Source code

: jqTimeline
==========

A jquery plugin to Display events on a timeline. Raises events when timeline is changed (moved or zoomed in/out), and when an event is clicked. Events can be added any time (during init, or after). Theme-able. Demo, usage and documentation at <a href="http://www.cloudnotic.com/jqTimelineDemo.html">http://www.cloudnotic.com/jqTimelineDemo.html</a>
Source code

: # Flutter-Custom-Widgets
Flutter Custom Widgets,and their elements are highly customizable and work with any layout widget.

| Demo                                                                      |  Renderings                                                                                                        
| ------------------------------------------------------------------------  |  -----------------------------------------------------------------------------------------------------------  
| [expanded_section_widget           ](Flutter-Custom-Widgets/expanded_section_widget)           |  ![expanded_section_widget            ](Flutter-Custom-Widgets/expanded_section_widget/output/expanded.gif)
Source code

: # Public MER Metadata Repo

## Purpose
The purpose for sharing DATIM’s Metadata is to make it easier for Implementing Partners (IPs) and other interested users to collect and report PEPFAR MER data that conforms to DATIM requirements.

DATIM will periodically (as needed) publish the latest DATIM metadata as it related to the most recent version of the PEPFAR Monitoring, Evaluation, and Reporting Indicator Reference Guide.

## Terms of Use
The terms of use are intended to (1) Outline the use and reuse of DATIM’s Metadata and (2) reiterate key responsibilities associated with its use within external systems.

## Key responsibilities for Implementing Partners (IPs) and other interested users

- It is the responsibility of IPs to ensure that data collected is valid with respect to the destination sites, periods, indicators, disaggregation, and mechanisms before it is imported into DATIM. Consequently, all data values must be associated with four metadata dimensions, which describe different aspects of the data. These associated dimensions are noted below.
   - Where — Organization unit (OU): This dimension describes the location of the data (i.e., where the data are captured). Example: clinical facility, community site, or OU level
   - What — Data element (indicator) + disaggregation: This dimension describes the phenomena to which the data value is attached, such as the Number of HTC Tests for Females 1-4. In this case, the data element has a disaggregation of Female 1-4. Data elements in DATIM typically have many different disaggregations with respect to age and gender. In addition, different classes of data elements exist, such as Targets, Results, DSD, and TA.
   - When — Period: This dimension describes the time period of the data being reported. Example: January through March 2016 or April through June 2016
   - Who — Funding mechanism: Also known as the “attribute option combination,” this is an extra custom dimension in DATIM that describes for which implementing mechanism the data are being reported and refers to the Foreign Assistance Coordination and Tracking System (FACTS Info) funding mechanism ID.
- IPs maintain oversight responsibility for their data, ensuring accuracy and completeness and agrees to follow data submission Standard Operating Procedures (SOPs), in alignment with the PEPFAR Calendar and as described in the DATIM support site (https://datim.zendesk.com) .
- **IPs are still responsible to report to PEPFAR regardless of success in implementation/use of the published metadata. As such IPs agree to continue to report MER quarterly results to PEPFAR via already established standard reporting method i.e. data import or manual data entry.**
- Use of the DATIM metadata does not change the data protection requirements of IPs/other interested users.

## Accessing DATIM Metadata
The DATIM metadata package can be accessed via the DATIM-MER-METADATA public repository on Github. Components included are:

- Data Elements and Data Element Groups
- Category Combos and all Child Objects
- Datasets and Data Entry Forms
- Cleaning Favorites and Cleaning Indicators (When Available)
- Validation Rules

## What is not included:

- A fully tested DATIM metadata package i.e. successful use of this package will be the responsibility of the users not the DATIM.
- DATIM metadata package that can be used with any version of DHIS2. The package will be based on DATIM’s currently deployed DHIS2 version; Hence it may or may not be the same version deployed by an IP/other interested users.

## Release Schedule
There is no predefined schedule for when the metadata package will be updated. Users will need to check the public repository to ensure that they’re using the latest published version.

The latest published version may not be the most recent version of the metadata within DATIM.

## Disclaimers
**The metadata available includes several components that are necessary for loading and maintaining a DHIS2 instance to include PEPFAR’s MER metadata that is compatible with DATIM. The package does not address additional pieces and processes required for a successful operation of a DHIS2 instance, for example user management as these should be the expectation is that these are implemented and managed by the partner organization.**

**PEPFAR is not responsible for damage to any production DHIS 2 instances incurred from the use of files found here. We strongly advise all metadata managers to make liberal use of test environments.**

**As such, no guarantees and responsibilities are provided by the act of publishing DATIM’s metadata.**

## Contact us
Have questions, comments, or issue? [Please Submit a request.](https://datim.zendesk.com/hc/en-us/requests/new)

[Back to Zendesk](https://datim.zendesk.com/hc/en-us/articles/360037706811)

------------------------

(TASK GOAL) Number of lines in the listing above that include "their": state it and nothing else.

(EXERCISE RESPONSE) 2